To engage regional forces promptly in decisive combat, on a global basis.
To employ a range of capabilities more suitable to actions at the lower end of the full range of military operations which allow achievement of military objectives with minimum casualties and collateral damage.
To control the use of space.
To counter the threat of weapons of mass destruction and future ballistic and cruise missiles to the continental United States and deployed forces.
A battlefield sensor is part of a larger system. It must perform within the constraints of that system. It is particularly stressing where there is a requirement for a very rapid military reaction to a sensed input; for example, to detect and target a closing sea-skimming missile, to detect and target a ballistic missile during boost phase, and to perform quick friend versus foe identification. The Defense S&T program seeks both incremental enhancements and breakthroughs in this area.
Modeling and simulation are powerful tools with myriad high payoff applications. We are using them in training, planning, and the employment of our forces. They also offer a cost-effective means of enhancing readiness. In addition, we are using modeling and simulation to expand the range of alternatives evaluated during concept formulation and as an aid to planning and setting priorities for the Defense Department's S&T investment. Modeling and simulation technology can augment the testing and evaluation of systems and hasten manufacturing with reduced cost. Simulations can be the basis for planning and decision aids to stretch the ability of commanders to train, to plan, and to employ their forces.
Information Technologies To Ready Our Forces-
Advances in information technologies contribute a growing array of strategic capabilities for our forces. New information technologies can provide high-resolution data about terrain, environmental, and tactical conditions that can be communicated to troops and their command instantaneously. One example of the application of these technologies is battlefield digitization.
Digitizing the battlefield is the application of commercial information technologies to acquire, exchange, and employ timely information throughout the battlespace, tailored to the needs of each commander, shooter, and supporter, allowing each to maintain the clear and accurate vision needed to support both planning and execution.
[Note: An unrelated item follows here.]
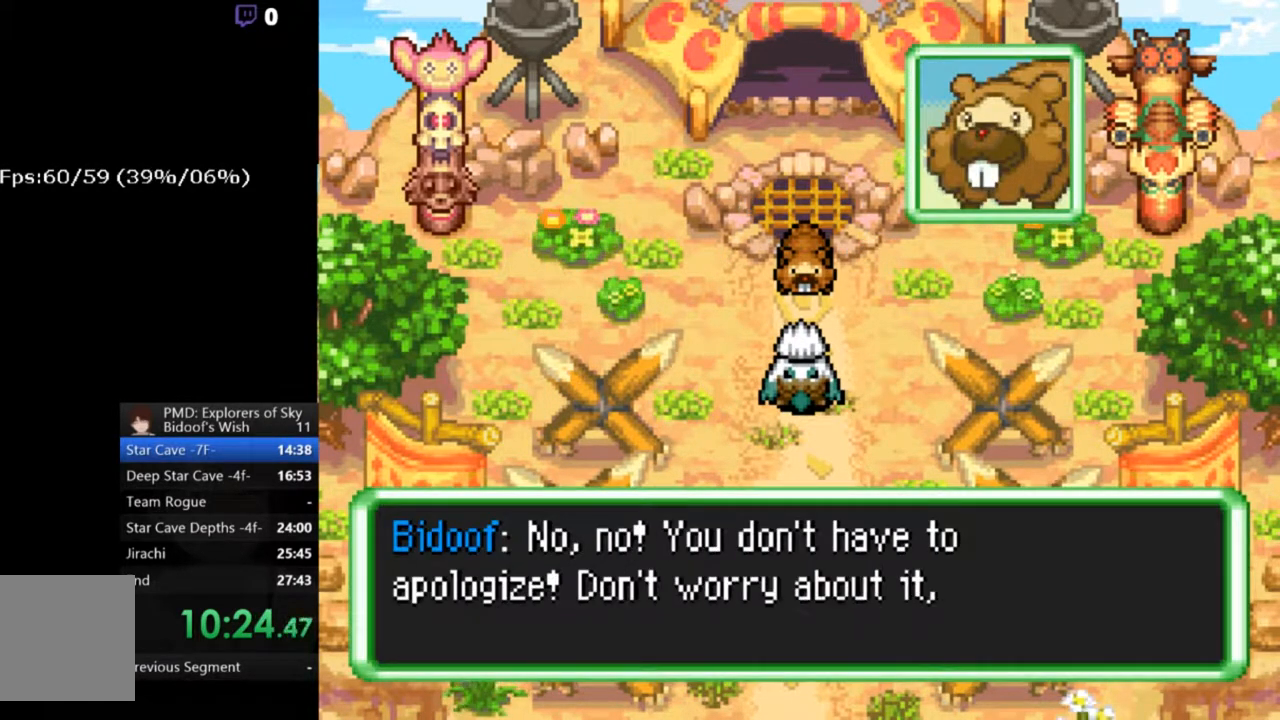
{"buttons": ["A"], "left_stick": "center", "events": []}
Digitization allows the warfighter to communicate vital battlefield information instantly, rather than through slow voice radio and even slower liaison efforts.
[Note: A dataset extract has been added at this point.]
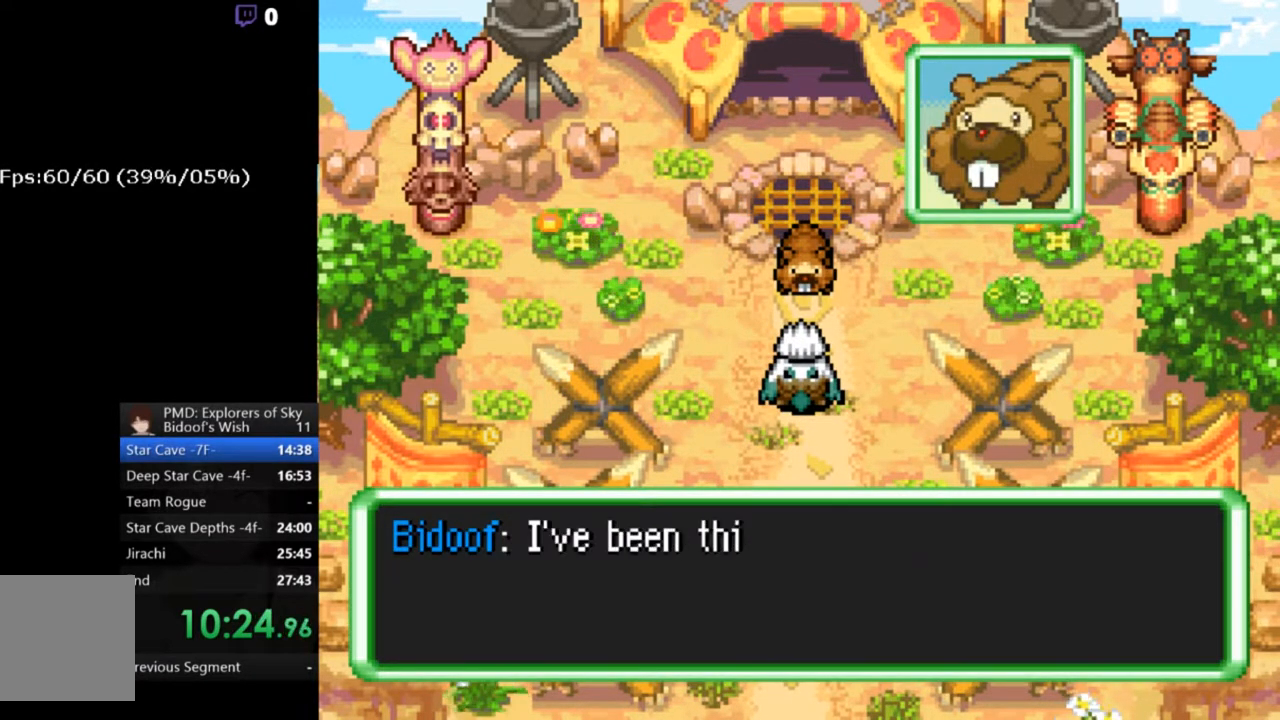
{"buttons": ["A"], "left_stick": "center", "events": []}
The U.S. Army's strategy in digitizing the battlefield focuses Army technology efforts on applying commercial technology and developing critical military technologies. These include data compression; satellite-based communication and sensing; sensor and data fusion; advanced wireless communications; advanced lightweight, large-screen, high fidelity, and flat panel displays; multifunctional digital radios; microelectronics; and advanced distributed simulation.
Challenges remain in the areas of virtual reality; use of extant communications; linking simulations to real-world exercises on live ranges; variable resolution of simulated entities; realistic semiautomated forces; validation that a simulation performs as specified; verification that a model or simulation sufficiently represents reality; and accreditation of a model or simulation as a suitable basis for exploring a particular issue.
The Defense S&T program will continue to be broad-based, spanning all defense-relevant sciences and technologies. The military services will continue to field robust programs in service-specific technologies: the Army in terrestrial science and armor materials; the Navy in ocean geophysics and acoustic signature analysis; and the Air Force in atmospheric physics and aerospace vehicles and propulsion systems.